B.Karp concluded, after her "most recent reading of Lolita, is that it is not convincing that this is what HH feels ("then life is a joke") and may be more what VN feels."
I'd been tracking down isolated phrases from "Lolita" to compare them with VN's Russian short-stories ("Sounds", for example) in which love is a gigantic, but formless ecstatic feeling that only later develops into Lolita's "solipsistic-nympholepsy". And yet, also through HH's words, this fantasy "love" once or twice unfolds onto a new level of consciousness and emotion [And what is most singular is that she, this Lolita, my Lolita, has individualized the writer's ancient lust, so that above and over everything there is - Lolita.[...] ...and knew as clearly as I know I am to die, that I loved her more than anything I had ever seen or imagined on earth, or hoped for anywhere else[...].... but thank God it was not that echo alone that I worshipped.]. These rare phrases are not at all typical of a pervert's mind...

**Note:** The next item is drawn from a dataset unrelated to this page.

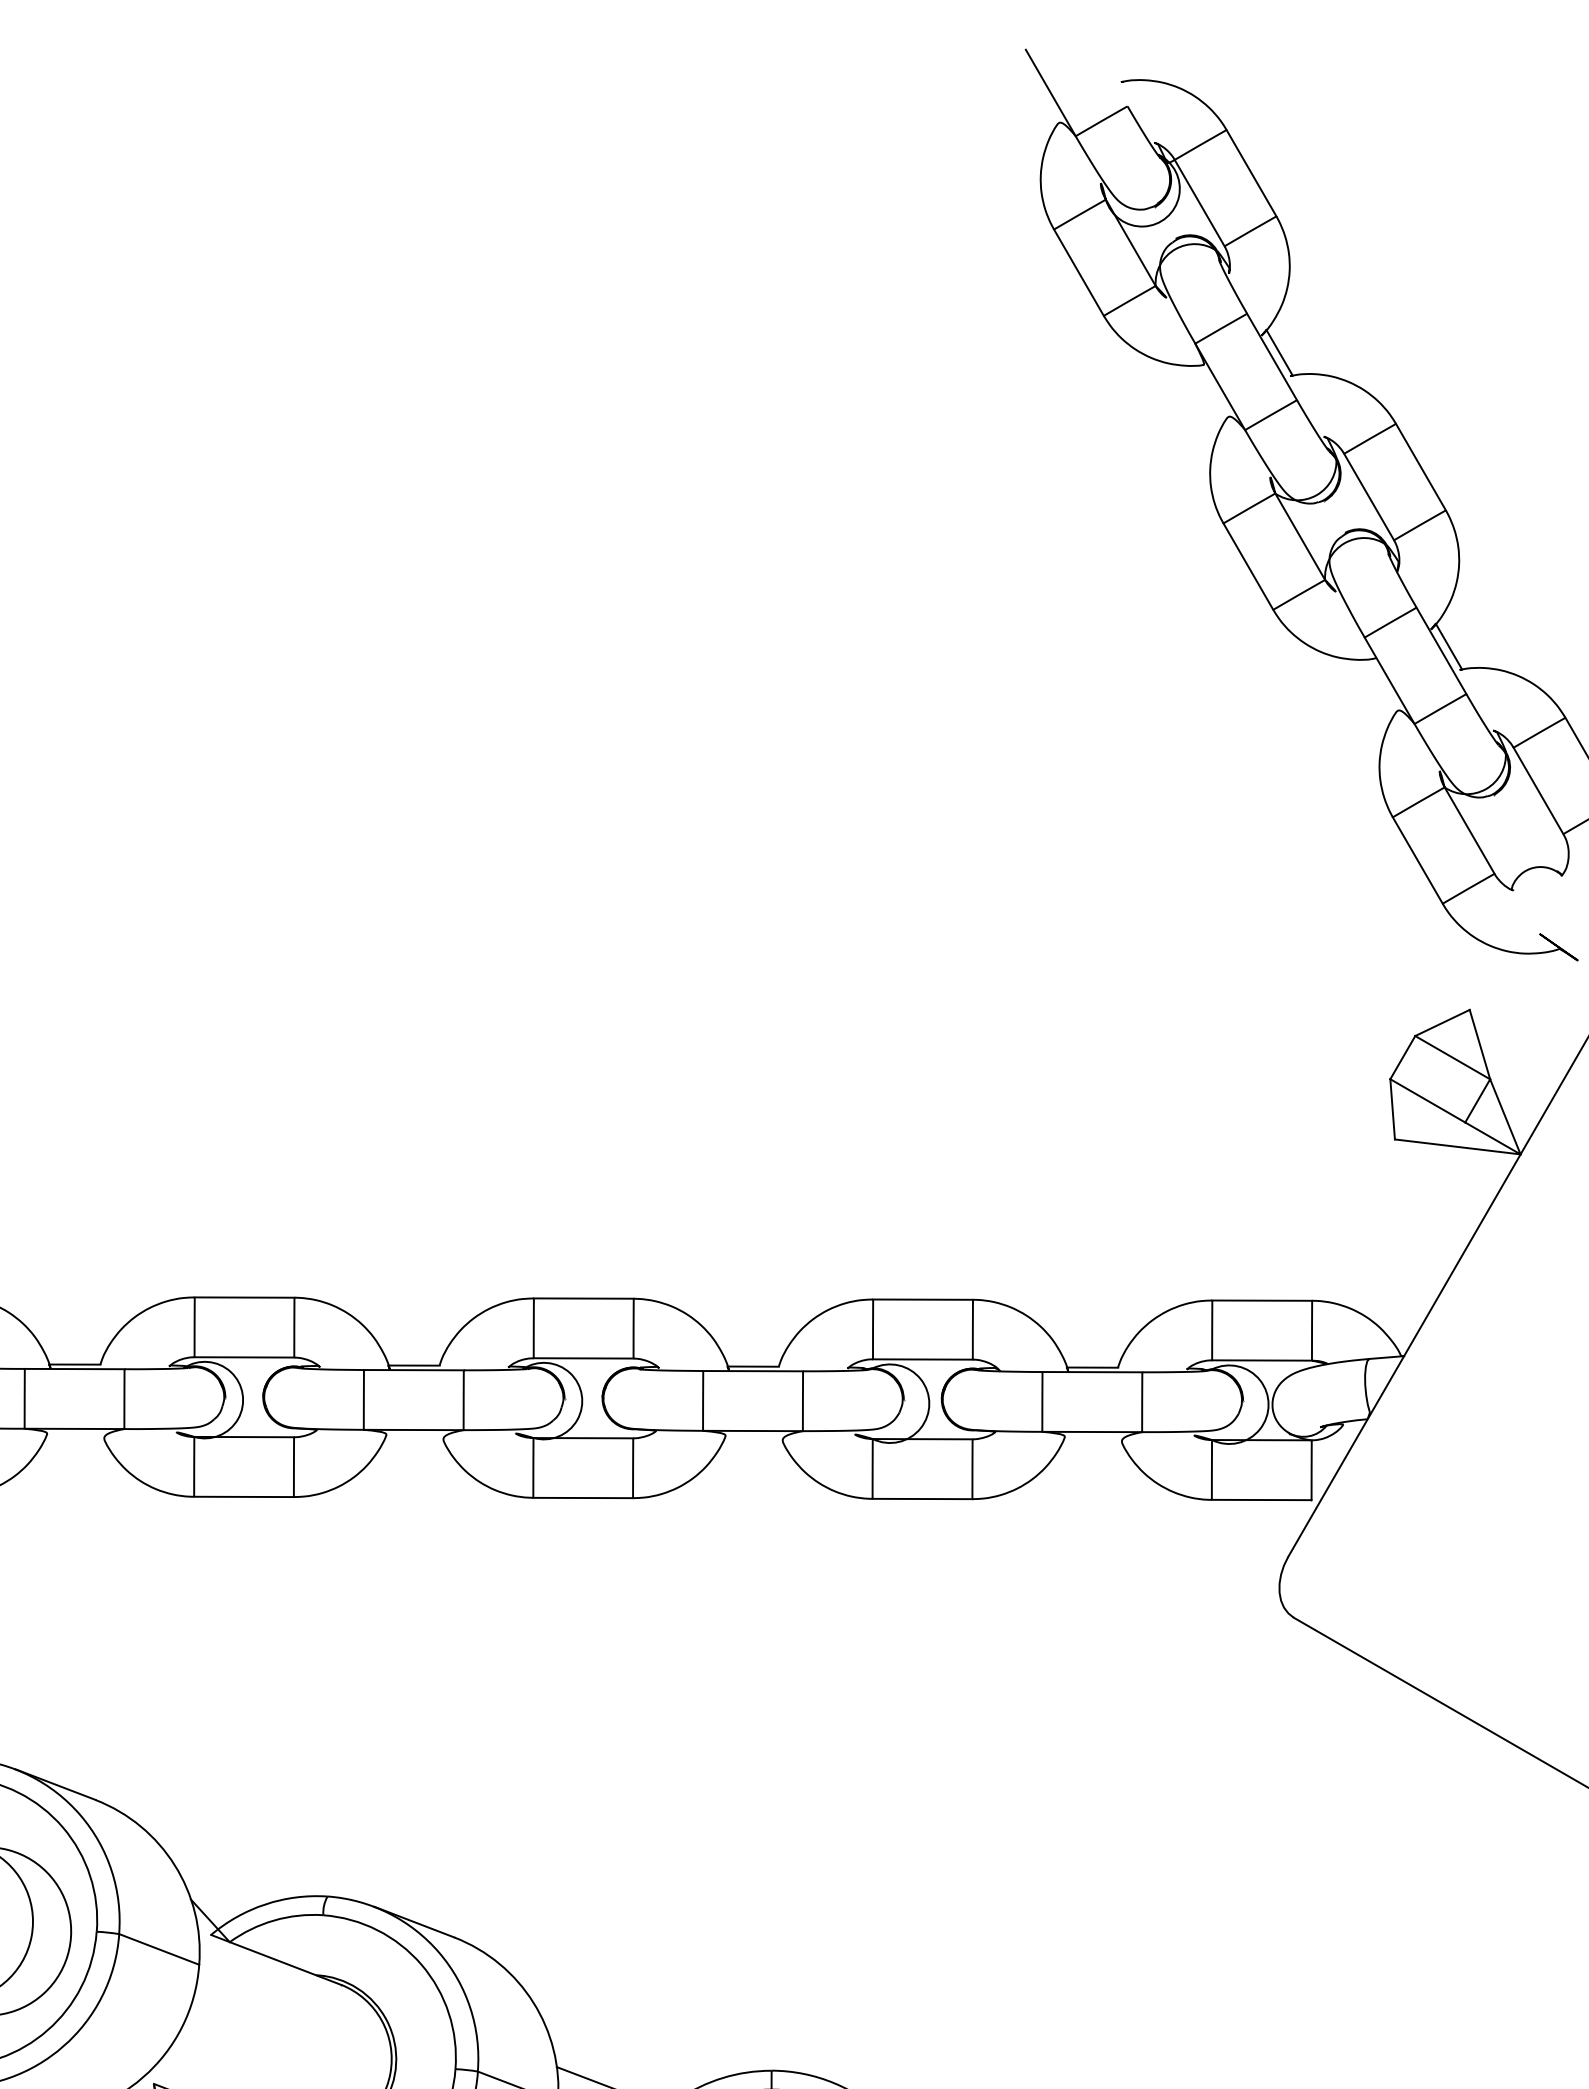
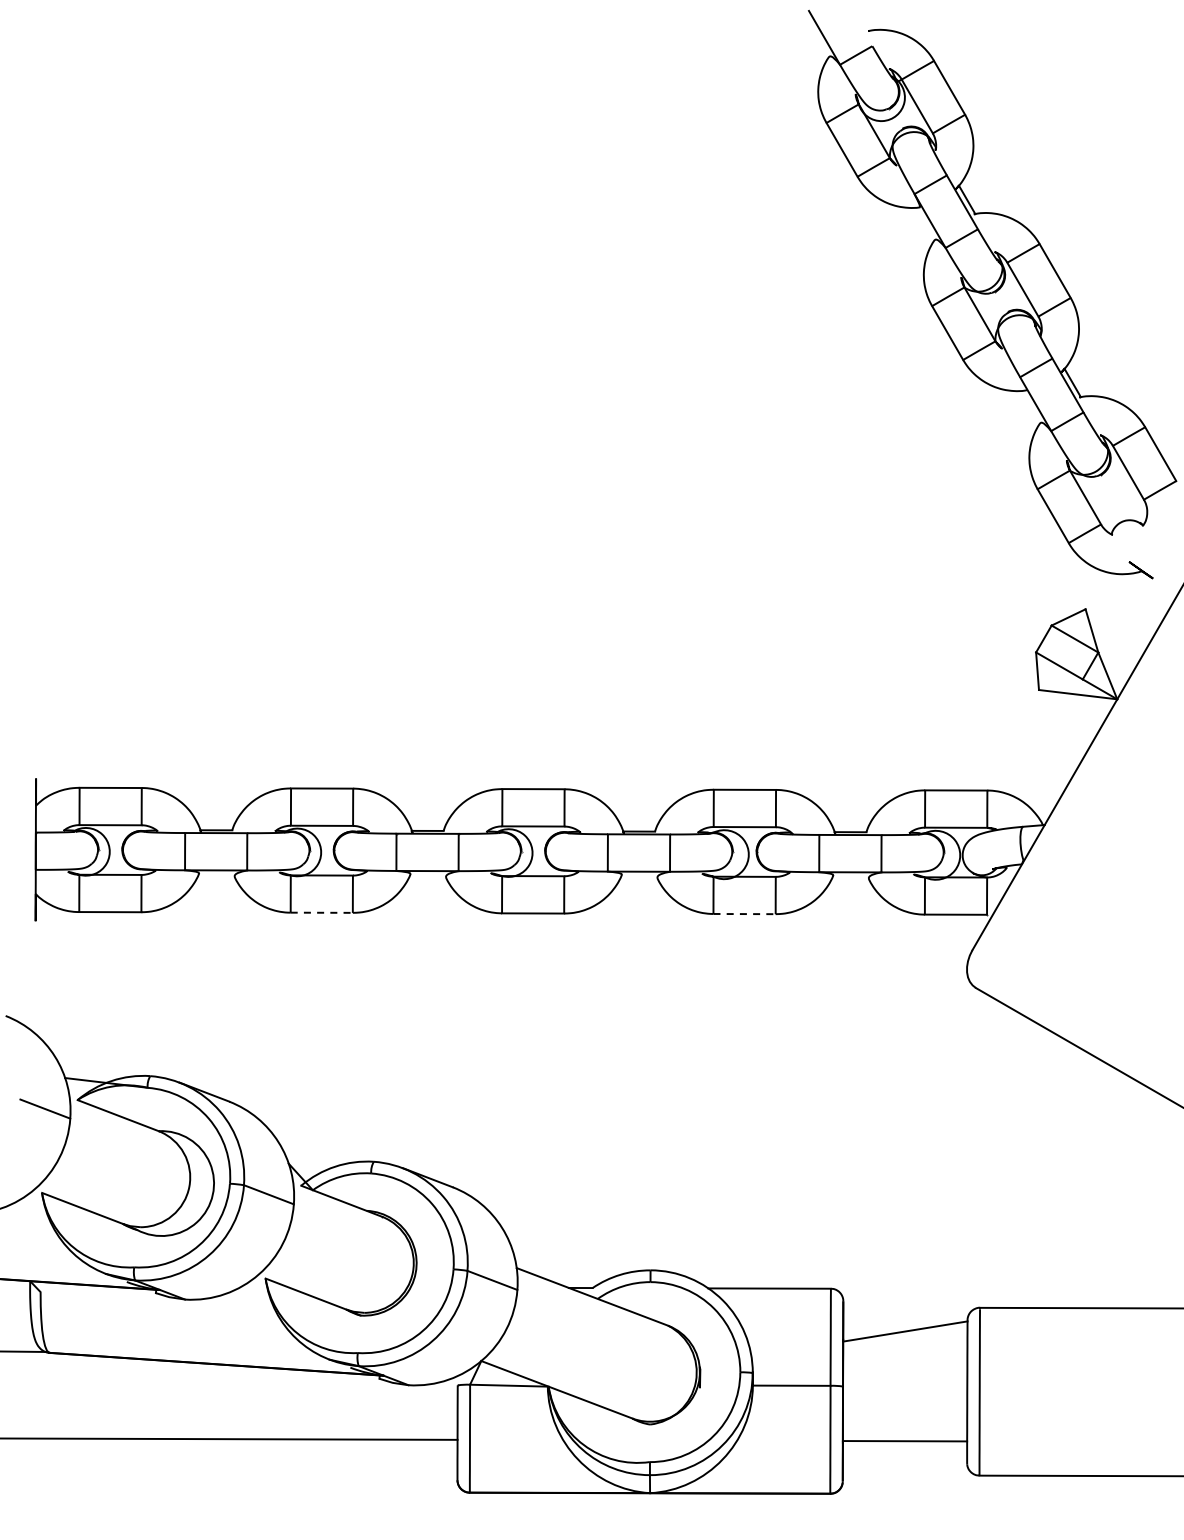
line: (245, 1496) -> (322, 912), solid -> dashed
line: (923, 1499) -> (745, 914), solid -> dashed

J. Veitch's contribution gives us access to Laurence Olivier's (Dec.5,1959) letter to S.Kubrick, where we read that his doubts arose "from a conviction that the chief merit in the book lies in the author's brilliant original and witty descriptive powers and I can't see how this particular virtue is photographable. I fear that told in terms of dialogue the subject would be reduced to the level of pornography to which I'm afraid quite a few people already consign it.". In 1997, Lolita director Adrian Lyne's script-writer, Stephen Schiff, expressed similar fears but went on with the project.
Nevertheless, Olivier's observation is fundamental in that he emphasizes the novel's verbal dimension, something that places "Lolita" in an emminently non-filmable (ie: photography, dialogues) category. Olivier may have been proved wrong in some aspects ( SK's movie was successfully filmed) but there are various "verbal seeds" in the novel that remained intact.